Personal information
- Born: October 19, 1958 (age 67) Chicago, Illinois, U.S.
- Listed height: 6 ft 7 in (2.01 m)
- Listed weight: 205 lb (93 kg)

Career information
- High school: Carl Schurz (Chicago, Illinois)
- College: Joliet JC (1976–1978); Purdue (1978–1980);
- NBA draft: 1980: 2nd round, 46th overall pick
- Drafted by: Boston Celtics
- Playing career: 1980–1990
- Position: Small forward

Career history
- 1980–1981: Maine Lumberjacks
- 1983–1984: BC Giants Osnabrück
- 1985–1986: Barreirense
- 1986–1988: Sporting CP
- 1988–1989: FC Porto
- 1989–1990: Belenenses
- Stats at Basketball Reference

= Arnette Hallman =

American basketball player

Arnette Lamar Hallman (born October 19, 1958) is an American former professional basketball player. He played college basketball for the Joliet JC Wolves and Purdue Boilermakers. Hallman was selected in the second round of the 1980 NBA draft by the Boston Celtics and spent the majority of his professional career in Europe.

== College career ==
Hallman began his collegiate career at Joliet Junior College before transferring to play for the Purdue Boilermakers, where he was a starter for his two seasons there. While playing for the Boilermakers, Hallman was renowned for his jumping ability and rebounding skills. He made 67 appearances for Purdue with 65 starts, averaging 8.4 points and 5.4 rebounds a contest. He made headlines when scoring the game winner against Magic Johnson's Michigan State Spartans in January 1979. In 1980, Hallman advanced to the Final four of the NCAA Division I basketball tournament.

==Professional career==
Hallman was selected by the Boston Celtics in the second round of the 1980 NBA draft. He attended training camp but was cut before the start of the season. The Celtics assigned him to their affiliate team in the Continental Basketball Association (CBA), the Maine Lumberjacks. Midway through the 1980–81 season, he suffered a broken foot and then slipped a vertebra in his back which ruled him out for the rest of the season. In January 1981, he returned to the Boilermakers to serve as a volunteer assistant coach while he recovered from his injuries.

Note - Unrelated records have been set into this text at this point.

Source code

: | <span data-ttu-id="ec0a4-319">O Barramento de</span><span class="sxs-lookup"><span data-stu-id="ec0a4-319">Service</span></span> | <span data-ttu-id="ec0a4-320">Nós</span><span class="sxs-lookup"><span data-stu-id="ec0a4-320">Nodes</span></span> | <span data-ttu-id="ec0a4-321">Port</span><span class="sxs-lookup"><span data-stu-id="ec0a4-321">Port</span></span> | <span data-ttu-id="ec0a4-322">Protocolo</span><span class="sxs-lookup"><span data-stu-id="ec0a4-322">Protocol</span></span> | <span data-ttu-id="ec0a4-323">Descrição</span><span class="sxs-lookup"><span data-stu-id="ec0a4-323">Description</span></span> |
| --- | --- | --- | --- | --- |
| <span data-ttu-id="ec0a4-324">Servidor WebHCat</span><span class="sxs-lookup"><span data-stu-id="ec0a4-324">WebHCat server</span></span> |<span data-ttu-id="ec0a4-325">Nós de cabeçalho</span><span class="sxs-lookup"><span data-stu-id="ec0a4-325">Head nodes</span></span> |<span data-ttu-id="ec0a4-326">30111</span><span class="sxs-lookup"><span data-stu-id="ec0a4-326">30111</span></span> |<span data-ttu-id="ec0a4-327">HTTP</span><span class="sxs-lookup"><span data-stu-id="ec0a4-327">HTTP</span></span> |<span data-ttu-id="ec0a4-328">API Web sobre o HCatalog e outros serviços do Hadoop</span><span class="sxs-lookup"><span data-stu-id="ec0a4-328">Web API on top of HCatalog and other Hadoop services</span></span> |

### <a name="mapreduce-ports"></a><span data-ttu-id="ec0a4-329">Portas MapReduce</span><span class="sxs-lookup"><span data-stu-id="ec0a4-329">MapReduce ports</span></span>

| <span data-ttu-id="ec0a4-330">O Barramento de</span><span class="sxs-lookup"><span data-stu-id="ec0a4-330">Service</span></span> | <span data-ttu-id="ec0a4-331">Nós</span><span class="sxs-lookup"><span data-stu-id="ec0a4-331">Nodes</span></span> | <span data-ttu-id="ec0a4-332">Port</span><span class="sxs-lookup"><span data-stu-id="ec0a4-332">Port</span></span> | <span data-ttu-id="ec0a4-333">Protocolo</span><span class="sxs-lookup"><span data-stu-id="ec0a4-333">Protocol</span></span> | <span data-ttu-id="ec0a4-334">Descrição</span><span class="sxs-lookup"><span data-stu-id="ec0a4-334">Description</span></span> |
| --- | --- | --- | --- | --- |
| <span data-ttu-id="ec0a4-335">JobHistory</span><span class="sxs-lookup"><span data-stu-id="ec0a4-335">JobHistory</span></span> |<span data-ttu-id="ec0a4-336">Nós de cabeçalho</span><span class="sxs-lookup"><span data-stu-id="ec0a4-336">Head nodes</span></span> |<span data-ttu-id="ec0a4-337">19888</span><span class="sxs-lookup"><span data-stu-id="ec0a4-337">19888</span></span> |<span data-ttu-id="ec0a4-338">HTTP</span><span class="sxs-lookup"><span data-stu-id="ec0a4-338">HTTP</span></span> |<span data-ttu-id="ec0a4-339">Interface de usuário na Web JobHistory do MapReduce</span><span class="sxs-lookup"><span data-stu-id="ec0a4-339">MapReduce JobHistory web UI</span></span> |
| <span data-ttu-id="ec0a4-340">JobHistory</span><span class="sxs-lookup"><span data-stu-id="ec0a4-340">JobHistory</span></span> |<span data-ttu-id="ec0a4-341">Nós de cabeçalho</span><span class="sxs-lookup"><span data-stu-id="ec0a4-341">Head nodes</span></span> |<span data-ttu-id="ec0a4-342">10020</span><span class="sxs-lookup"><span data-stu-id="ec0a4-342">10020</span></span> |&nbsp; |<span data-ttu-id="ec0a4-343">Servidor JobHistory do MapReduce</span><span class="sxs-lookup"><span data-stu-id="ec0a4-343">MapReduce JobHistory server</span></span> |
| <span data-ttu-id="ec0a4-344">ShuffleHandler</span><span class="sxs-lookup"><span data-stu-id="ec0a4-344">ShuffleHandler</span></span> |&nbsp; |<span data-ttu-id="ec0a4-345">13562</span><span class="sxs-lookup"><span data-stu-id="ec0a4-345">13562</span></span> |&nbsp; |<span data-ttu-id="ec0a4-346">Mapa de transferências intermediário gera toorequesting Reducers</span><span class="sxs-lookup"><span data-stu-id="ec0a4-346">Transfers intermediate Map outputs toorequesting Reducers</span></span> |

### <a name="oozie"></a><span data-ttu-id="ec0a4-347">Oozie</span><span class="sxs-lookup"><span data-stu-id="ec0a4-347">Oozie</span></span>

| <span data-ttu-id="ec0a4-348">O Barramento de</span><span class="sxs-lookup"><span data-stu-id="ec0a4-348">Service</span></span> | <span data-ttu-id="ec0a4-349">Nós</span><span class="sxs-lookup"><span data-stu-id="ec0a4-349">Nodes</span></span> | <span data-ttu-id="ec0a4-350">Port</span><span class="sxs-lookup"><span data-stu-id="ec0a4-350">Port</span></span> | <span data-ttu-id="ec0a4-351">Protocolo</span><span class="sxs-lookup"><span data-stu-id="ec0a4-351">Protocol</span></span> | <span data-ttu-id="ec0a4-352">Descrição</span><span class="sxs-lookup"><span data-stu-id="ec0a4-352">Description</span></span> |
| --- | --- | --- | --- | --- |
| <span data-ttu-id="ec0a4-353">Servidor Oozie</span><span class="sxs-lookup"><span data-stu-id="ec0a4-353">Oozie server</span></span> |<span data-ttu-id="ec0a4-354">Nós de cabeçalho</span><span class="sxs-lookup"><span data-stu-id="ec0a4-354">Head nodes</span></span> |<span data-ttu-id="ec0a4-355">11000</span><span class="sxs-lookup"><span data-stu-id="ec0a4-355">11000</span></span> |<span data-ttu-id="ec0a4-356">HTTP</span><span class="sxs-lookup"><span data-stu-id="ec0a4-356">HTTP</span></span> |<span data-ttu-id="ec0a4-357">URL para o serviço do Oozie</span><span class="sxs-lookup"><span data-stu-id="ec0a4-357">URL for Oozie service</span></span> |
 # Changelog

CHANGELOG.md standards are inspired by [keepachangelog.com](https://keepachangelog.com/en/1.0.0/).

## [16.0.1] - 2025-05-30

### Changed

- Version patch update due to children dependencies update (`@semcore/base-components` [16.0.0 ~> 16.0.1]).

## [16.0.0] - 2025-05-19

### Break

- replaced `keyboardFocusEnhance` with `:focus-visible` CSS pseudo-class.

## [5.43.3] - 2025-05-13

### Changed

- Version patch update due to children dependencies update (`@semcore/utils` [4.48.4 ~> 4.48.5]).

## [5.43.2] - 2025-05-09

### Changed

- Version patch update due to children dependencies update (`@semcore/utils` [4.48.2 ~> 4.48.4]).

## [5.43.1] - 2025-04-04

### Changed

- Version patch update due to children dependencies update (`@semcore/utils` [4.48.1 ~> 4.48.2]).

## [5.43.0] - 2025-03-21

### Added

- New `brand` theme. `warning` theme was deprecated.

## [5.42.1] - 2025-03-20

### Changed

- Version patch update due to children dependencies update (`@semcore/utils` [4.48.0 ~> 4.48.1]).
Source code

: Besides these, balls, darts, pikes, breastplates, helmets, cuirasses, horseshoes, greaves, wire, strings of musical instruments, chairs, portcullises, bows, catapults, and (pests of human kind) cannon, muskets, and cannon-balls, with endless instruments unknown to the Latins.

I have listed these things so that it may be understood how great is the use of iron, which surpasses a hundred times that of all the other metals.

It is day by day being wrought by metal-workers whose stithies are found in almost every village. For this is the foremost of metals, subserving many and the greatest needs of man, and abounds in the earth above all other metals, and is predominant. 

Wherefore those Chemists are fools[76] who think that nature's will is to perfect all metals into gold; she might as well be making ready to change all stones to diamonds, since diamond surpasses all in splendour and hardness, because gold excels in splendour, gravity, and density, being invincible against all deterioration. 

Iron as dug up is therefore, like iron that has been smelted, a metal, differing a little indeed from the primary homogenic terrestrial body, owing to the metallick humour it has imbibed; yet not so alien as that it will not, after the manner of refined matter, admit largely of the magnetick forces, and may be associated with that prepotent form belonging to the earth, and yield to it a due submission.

In 1983–84, he played for the BC Giants Osnabrück in the German Basketball Bundesliga and in the FIBA Korać Cup. He spent five seasons playing for four teams in Portugal.

==Career statistics==

===College===

| Year | Team | GP | GS | MPG | FG% | 3P% | FT% | RPG | APG | SPG | BPG | PPG |
|---|---|---|---|---|---|---|---|---|---|---|---|---|
| 1978–79 | Purdue | 35 | 33 | 27.8 | .496 | – | .600 | 4.9 | .9 | .3 | .8 | 8.1 |
| 1979–80 | Purdue | 32 | 32 | 30.8 | .438 | – | .508 | 5.9 | 1.2 | .3 | .7 | 8.8 |
| Career |  | 67 | 65 | 29.2 | .464 | – | .561 | 5.4 | 1.0 | .3 | .7 | 8.4 |

==Personal life==
Hallman has lived in Germany since his retirement from playing. He works as an investment banker and in customer service at Frankfurt Airport. Hallman speaks six languages.

Hallman has three sons. His oldest son, Arnette Hallman, is a Portuguese-Spanish professional basketball player who has played in Portugal, Spain and France.